§ TESTO DA LEGGERE:

========

Nei pressi è presente una scultura
metallica, una croce in pietra, un
pezzo di artiglieria leggera ed una campana.
Per il ritorno si risale al vicino crocevia di sentieri,
quindi si seguono le indicazioni
del Cai 413 (vicino al rifugio, diparte verso SSW un traccia molto scoscesa,
chiamata Sentiero della Bandiera, che taglia e accorcia l’iniziale discesa
sino alla quota di circa 2000 metri dove riprende il sentiero normale, ma
per niente comoda). Ci si dirige prima verso Sud, semipianeggianti, incontrando quasi
subito un torrente incassato nelle
rocce che si supera, senza difficoltà, con l’aiuto di alcune catene. Si
continua sul comodo sentiero, verso sud in semipiano, per circa un km sino
a quando, poco sopra al Laghetto del
Tornello (m 2186) si comincia a girare gradualmente verso sinistra
assumendo poi la direzione Nord.
Si perde quota sul pendio di erbe e
pietrame, si supera un torrentello
e si oltrepassa un canale più grande
nel quale scorre copiosa l’aqua che scende dalla ripida costiera, sino a
raggiungere l’inizio di una serie di serpentine che ci fanno
perdere velocemente ulteriore quota. Si raggiunge così l’ampia conca pascoliva del Venano Superiore (m 1864).
Successivamente si toccano i bei pascoli
delle Baite Venano di Mezzo (m
1679), dai quali verso nord-ovest è possibile ammirare un’alta cascata originata dal
Torrente Val di Vò, che scende dalla conca del Venano Superiore. Dopo averlo attraversato, si continua
verso sud in moderata discesa, costeggiando il versante orografico destro della valle,
che via via si fa sempre più stretta e incassata. Superati anche i prati della Baita Venano di Sotto
(m 1542), il sentiero, pur perdendo quota, rimane alto rispetto al torrente ed
entra nel bosco. Si raggiunge un rudere e successivamente il bivio dove il
sentiero, ormai mulattiera conduce direttamente a Ronco. Lo si ignora
tenendo la sinistra sino a raggiungere un
primo ponte, oltre il quale subito si passa il bivio per la cascata del Vò (per la quale se ne consiglia vivamente la visita, spendendo
pochissimi minuti di cammino dal sentiero principale). Un ulteriore ponte più massiccio ci consente di
attraversare il ramo più grosso del torrente e raggiungere la bella sterrata, sempre Cai 413, con la quale si attraversa in piano il bellissimo
bosco, chiudendo successivamente l’anello.

========

§ MATERIALE FORNITO:
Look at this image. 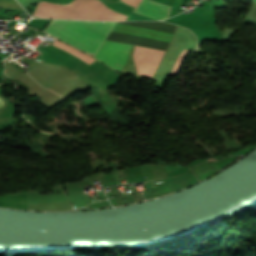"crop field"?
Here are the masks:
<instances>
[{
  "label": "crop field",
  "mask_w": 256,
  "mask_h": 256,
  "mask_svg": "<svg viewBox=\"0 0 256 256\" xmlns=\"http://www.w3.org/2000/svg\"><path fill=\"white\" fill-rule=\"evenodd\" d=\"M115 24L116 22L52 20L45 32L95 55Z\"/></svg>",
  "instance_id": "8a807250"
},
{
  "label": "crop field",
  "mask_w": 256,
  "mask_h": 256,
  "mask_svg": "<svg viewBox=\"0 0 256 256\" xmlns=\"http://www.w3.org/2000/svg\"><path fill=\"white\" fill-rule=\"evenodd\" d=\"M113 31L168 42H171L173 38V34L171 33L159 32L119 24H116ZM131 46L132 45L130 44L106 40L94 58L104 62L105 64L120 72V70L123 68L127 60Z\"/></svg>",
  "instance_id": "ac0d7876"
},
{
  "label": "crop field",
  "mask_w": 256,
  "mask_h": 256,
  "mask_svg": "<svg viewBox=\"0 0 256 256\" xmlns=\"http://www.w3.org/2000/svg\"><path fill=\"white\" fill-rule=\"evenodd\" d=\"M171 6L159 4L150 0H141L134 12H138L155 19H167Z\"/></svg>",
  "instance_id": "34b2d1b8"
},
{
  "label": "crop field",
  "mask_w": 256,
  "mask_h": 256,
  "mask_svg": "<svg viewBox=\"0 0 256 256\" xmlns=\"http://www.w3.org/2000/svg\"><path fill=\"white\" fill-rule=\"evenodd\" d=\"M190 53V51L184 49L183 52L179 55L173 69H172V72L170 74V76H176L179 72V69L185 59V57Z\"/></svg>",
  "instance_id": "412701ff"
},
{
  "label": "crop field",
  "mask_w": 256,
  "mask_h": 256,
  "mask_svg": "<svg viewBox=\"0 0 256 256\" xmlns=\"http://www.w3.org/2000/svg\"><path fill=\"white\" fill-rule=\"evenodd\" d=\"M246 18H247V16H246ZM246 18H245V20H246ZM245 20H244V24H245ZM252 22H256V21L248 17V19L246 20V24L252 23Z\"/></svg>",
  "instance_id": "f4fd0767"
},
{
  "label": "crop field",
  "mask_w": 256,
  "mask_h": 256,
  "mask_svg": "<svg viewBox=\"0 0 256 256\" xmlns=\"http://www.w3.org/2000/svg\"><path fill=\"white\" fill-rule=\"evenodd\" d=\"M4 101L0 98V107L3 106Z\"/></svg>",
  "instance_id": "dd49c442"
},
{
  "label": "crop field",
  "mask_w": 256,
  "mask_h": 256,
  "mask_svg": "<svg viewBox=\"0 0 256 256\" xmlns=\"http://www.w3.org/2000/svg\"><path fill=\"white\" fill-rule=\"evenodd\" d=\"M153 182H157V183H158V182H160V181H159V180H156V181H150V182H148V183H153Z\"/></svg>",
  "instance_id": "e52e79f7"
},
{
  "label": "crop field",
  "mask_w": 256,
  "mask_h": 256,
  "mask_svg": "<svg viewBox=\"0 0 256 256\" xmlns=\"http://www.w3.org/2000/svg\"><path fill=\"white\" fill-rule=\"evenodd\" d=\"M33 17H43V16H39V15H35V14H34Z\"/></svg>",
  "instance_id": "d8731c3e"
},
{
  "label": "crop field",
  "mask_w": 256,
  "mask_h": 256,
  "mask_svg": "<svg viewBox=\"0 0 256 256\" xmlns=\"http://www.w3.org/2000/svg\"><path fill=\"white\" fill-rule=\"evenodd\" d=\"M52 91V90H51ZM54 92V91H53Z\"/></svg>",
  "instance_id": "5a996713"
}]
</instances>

========

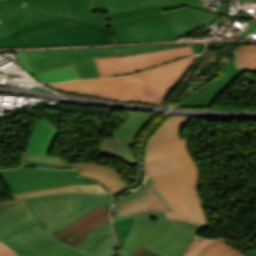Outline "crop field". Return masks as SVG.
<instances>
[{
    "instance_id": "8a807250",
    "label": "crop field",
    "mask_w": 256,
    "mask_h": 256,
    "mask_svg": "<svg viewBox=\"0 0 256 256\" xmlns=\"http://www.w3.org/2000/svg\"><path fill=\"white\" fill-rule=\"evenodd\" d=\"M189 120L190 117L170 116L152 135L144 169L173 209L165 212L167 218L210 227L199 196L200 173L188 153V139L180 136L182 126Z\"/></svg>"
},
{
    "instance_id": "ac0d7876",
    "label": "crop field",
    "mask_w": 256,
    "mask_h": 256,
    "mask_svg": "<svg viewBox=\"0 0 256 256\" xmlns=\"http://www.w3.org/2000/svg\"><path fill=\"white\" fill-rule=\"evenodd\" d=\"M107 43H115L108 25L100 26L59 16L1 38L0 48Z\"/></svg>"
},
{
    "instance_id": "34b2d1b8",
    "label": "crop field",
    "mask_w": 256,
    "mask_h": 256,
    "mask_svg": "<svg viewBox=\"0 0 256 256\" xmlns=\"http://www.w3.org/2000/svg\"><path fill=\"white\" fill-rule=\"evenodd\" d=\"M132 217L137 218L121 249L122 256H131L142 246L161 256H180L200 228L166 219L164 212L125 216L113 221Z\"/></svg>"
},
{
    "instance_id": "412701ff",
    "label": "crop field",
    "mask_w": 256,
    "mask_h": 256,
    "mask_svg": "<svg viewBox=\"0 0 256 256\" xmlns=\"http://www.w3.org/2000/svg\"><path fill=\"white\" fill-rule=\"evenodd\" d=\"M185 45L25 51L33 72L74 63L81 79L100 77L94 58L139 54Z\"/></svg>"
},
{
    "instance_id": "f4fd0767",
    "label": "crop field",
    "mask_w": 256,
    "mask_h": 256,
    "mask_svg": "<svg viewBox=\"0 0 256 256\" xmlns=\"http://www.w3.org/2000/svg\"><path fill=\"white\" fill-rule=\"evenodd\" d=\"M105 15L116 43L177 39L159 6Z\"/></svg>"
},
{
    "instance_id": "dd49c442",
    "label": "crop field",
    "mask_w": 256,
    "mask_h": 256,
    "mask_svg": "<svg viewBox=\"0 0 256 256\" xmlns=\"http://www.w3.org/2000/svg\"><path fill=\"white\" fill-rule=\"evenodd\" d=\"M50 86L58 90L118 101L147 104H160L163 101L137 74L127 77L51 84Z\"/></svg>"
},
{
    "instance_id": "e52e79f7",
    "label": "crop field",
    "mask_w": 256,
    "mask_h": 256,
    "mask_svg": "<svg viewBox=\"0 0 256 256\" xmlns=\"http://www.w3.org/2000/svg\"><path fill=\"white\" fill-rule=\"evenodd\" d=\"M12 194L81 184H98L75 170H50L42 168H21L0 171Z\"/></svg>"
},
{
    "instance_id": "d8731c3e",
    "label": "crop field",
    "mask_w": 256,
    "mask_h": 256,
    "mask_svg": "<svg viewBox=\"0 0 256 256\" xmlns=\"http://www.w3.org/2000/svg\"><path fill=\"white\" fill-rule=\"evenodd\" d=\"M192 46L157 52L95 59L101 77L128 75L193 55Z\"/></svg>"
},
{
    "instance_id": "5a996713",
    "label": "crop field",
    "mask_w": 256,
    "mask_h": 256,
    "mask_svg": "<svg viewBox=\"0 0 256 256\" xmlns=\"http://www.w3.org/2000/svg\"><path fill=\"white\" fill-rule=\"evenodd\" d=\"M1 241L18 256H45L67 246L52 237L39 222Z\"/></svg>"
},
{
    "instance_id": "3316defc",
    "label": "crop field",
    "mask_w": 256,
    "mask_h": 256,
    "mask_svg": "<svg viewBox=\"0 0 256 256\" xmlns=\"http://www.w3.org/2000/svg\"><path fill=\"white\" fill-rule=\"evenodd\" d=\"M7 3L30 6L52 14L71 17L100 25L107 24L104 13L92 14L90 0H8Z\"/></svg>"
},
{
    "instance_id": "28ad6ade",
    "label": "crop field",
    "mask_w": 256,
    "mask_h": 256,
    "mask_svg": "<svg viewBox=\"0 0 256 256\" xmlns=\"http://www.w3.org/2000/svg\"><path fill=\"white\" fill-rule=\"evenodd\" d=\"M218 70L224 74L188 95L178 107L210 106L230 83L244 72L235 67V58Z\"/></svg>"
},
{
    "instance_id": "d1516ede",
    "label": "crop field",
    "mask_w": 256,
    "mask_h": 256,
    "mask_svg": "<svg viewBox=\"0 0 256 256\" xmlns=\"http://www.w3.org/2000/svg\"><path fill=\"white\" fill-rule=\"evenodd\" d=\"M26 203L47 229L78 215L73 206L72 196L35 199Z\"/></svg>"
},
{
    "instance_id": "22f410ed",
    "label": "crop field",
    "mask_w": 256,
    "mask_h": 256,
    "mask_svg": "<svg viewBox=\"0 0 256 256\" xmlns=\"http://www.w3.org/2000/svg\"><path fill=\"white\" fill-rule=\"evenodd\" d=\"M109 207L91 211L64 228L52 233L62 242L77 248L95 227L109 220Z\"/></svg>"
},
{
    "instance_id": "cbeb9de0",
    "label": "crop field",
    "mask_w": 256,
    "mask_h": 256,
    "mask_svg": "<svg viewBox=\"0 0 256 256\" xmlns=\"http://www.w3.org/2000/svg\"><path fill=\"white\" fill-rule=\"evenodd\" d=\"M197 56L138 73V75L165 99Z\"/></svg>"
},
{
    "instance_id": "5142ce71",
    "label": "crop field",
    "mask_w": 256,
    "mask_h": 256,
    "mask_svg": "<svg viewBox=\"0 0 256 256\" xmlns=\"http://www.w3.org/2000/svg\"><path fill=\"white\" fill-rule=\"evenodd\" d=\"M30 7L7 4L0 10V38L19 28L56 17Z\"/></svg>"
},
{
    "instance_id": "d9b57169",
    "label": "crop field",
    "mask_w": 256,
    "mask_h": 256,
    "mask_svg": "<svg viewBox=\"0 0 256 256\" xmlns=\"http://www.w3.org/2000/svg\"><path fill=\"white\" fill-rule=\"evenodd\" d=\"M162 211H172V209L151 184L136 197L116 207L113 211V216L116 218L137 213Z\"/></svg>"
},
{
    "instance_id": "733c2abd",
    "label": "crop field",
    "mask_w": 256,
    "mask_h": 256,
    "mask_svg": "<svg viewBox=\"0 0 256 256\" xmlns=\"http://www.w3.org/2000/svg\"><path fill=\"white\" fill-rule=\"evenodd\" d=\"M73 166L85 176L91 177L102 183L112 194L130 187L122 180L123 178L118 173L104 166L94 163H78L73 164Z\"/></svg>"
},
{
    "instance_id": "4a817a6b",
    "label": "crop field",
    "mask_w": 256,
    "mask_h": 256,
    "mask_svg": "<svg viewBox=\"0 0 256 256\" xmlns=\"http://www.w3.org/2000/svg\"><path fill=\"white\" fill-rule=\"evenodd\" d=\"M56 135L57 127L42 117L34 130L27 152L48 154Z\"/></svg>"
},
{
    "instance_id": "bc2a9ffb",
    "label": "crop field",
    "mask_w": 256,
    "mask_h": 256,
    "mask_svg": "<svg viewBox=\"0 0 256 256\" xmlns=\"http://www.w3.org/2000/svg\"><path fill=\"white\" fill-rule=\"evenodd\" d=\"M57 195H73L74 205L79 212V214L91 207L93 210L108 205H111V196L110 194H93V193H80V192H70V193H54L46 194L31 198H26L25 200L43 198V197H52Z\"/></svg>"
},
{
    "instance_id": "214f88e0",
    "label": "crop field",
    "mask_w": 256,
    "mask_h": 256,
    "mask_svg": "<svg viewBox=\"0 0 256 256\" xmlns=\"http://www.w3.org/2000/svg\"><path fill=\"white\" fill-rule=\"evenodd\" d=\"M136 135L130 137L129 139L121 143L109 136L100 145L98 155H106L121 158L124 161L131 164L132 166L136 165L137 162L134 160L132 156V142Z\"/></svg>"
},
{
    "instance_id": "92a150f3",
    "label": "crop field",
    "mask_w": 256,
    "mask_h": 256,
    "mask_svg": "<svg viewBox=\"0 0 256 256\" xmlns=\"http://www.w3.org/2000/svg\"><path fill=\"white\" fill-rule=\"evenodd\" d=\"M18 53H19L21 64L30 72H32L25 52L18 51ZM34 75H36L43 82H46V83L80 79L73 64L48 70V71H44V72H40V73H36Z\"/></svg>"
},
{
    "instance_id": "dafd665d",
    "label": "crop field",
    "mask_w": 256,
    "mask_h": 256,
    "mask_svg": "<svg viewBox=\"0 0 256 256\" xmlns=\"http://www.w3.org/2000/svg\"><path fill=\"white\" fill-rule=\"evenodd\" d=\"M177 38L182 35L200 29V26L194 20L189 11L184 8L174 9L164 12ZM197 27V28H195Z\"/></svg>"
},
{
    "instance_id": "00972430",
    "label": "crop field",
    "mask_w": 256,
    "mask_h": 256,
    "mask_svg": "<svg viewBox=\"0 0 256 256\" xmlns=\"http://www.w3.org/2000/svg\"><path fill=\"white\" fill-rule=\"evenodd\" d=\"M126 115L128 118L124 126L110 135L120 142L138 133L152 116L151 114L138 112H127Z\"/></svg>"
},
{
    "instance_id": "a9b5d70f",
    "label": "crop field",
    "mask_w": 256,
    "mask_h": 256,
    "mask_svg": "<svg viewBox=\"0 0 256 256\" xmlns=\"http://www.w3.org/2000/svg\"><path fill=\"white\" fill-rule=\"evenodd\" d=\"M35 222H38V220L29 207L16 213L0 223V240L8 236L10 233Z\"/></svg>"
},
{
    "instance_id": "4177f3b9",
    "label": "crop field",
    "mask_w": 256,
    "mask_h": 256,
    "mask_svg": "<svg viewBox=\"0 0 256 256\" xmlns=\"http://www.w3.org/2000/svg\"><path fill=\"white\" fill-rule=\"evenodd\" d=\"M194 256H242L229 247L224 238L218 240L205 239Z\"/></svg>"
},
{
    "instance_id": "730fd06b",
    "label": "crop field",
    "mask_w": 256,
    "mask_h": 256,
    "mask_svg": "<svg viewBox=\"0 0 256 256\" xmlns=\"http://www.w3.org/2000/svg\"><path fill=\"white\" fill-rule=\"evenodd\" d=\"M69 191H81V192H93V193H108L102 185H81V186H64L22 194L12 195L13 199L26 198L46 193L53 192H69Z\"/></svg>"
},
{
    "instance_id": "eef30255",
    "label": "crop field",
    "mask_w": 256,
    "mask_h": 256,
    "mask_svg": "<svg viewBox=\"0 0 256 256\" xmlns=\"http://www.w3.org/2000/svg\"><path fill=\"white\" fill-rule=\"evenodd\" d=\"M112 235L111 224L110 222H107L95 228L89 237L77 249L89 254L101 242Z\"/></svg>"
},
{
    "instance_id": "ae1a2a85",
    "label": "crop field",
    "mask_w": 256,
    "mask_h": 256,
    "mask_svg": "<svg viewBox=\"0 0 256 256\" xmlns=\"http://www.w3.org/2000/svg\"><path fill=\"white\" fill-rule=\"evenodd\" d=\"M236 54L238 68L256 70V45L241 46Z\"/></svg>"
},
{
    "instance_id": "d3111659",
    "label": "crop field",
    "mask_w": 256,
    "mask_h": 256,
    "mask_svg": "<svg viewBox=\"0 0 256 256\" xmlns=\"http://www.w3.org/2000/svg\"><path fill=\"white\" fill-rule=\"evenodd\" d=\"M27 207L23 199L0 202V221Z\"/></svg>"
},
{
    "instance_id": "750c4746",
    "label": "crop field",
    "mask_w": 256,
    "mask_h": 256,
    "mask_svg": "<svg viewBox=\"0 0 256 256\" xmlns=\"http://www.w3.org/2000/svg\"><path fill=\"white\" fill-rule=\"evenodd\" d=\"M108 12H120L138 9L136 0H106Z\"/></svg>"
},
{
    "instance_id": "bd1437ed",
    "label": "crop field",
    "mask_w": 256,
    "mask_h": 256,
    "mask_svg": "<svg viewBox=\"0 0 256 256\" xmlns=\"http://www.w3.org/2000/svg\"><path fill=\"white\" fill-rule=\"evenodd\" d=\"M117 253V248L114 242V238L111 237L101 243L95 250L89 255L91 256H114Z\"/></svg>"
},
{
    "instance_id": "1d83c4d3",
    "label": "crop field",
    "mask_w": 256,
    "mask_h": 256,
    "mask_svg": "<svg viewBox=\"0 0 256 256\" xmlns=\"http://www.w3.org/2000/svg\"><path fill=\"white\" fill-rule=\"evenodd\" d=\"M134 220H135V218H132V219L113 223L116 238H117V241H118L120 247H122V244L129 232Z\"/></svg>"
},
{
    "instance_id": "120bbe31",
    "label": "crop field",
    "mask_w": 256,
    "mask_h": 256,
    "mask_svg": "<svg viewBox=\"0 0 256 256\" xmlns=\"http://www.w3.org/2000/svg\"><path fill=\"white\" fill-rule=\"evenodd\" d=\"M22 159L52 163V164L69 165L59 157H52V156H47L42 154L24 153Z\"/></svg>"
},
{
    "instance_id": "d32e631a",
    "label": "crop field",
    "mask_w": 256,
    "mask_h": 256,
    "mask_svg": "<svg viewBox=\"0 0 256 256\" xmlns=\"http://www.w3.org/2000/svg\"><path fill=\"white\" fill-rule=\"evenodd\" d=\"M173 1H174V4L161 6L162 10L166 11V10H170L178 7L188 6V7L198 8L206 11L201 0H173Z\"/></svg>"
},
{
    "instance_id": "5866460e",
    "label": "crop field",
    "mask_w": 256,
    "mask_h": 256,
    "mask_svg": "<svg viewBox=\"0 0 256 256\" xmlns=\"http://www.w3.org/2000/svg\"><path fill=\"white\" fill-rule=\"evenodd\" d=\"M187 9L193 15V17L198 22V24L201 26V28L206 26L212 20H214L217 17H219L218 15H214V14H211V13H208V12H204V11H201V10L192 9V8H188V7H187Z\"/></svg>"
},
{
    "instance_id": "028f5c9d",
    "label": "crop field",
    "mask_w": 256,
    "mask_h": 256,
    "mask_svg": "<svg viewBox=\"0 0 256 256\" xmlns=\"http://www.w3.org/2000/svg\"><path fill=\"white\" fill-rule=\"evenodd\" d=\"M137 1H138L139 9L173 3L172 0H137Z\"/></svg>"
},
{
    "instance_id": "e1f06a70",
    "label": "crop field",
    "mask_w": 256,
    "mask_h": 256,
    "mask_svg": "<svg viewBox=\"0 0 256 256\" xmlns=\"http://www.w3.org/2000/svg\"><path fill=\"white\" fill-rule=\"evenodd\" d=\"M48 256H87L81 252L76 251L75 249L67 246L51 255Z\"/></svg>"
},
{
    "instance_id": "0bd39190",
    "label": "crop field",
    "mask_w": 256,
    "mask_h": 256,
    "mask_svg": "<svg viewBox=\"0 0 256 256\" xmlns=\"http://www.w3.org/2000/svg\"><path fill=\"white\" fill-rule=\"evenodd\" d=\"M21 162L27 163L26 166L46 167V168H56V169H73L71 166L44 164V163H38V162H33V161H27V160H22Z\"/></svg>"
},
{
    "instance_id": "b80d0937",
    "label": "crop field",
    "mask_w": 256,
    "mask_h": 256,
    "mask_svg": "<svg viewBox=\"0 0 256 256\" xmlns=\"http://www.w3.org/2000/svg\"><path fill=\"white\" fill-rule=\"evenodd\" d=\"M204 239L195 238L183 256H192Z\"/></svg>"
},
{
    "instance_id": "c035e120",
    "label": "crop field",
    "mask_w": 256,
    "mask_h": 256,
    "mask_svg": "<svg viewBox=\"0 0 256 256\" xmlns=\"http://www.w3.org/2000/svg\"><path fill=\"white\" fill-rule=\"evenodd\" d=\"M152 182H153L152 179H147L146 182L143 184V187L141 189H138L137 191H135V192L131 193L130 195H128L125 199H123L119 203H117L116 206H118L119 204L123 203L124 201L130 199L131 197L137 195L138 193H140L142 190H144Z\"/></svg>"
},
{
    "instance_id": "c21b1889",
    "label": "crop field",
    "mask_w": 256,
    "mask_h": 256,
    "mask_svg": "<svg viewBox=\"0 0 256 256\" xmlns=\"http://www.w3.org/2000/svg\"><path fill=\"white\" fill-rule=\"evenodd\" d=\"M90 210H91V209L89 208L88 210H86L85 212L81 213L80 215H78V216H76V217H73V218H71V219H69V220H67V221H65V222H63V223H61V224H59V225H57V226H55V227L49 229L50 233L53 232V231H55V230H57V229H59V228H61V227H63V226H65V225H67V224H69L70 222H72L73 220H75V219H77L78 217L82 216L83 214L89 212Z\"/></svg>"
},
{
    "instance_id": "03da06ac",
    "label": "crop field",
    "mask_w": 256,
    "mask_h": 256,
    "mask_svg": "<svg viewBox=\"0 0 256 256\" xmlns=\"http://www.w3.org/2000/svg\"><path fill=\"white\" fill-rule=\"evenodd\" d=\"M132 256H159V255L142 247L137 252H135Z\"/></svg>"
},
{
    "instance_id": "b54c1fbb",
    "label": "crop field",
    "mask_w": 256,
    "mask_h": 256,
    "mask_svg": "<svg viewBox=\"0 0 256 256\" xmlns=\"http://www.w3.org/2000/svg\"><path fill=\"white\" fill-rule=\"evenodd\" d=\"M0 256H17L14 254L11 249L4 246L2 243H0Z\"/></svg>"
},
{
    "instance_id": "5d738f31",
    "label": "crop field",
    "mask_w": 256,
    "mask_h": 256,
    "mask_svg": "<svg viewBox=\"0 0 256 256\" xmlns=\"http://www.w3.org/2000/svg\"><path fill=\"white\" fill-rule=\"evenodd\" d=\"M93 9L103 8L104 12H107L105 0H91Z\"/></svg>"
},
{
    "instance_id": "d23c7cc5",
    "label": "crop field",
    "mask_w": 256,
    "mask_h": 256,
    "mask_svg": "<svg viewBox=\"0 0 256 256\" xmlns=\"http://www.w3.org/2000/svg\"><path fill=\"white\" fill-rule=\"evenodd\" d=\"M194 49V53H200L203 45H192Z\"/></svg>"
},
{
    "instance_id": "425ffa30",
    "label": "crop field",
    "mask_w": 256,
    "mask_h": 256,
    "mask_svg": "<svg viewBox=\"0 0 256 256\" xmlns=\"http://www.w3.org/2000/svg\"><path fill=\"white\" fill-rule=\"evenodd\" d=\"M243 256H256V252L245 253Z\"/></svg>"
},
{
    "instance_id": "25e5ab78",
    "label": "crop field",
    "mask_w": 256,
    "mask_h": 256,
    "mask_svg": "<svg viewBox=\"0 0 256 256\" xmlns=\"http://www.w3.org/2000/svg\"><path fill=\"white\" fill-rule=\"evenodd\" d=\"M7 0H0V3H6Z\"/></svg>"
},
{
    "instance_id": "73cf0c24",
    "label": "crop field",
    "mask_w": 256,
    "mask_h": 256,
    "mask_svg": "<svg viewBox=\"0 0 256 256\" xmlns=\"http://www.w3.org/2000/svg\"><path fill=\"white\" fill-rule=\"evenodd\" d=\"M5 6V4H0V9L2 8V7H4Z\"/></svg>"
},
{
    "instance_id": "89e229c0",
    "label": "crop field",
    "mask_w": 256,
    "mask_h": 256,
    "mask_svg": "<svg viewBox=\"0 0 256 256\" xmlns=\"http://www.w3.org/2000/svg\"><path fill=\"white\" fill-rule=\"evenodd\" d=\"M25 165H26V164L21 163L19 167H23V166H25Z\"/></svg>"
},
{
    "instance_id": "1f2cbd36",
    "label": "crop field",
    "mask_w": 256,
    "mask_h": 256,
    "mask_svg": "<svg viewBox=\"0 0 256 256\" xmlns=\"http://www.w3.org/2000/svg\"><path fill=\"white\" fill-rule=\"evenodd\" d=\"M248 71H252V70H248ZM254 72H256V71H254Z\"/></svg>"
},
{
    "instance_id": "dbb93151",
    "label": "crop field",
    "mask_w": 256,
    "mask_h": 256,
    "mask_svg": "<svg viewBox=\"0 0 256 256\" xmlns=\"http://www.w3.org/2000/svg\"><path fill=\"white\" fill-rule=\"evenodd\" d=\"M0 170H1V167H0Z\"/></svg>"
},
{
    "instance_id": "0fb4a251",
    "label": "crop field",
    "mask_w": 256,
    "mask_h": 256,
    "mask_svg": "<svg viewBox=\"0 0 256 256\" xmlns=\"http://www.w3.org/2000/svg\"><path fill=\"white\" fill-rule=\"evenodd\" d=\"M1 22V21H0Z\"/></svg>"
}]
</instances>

========

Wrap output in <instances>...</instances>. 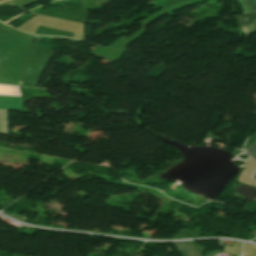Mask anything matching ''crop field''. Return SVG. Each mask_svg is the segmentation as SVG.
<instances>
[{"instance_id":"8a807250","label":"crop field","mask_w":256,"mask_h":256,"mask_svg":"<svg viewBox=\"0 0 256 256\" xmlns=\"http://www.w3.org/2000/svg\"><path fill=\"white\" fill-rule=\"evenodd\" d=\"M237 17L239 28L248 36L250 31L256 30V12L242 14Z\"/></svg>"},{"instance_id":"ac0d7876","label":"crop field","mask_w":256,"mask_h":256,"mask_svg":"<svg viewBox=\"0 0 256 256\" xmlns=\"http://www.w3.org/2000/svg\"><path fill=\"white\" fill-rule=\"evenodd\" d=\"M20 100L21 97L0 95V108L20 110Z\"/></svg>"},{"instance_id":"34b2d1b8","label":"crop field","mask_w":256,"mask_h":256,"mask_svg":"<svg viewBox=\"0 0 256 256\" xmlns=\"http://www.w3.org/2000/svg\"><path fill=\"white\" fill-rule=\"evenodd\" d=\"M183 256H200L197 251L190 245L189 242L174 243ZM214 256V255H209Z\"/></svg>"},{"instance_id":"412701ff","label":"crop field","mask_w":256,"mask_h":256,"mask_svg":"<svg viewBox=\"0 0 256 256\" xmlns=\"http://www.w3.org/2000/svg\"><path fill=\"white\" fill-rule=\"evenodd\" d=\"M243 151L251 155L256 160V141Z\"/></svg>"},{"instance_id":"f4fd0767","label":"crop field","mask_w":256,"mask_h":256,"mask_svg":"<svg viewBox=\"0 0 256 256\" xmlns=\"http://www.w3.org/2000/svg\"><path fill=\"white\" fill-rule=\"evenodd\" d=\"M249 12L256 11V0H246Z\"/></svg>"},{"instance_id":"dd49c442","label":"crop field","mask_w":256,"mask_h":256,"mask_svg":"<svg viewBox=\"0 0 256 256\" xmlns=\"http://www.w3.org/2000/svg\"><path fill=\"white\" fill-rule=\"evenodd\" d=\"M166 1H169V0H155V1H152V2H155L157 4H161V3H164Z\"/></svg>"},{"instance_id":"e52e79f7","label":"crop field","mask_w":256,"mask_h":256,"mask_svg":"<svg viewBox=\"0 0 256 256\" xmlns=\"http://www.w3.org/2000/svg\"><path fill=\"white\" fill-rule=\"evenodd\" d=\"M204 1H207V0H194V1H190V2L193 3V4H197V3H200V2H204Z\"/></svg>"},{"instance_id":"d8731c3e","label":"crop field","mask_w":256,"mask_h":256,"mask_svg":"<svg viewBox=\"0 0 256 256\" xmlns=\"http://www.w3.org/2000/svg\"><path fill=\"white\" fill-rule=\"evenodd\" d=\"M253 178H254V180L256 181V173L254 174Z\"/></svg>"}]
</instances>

========

§ COMPITO RICHIESTO: Trascrivi dalla descrizione dell'itinerario il passo che comincia con le parole "Per il ritorno" e si ferma dopo "la direzione Nord.".

§ COMPITO SVOLTO:
Per il ritorno si risale al vicino crocevia di sentieri,
quindi si seguono le indicazioni
del Cai 413 (vicino al rifugio, diparte verso SSW un traccia molto scoscesa,
chiamata Sentiero della Bandiera, che taglia e accorcia l’iniziale discesa
sino alla quota di circa 2000 metri dove riprende il sentiero normale, ma
per niente comoda). Ci si dirige prima verso Sud, semipianeggianti, incontrando quasi
subito un torrente incassato nelle
rocce che si supera, senza difficoltà, con l’aiuto di alcune catene. Si
continua sul comodo sentiero, verso sud in semipiano, per circa un km sino
a quando, poco sopra al Laghetto del
Tornello (m 2186) si comincia a girare gradualmente verso sinistra
assumendo poi la direzione Nord.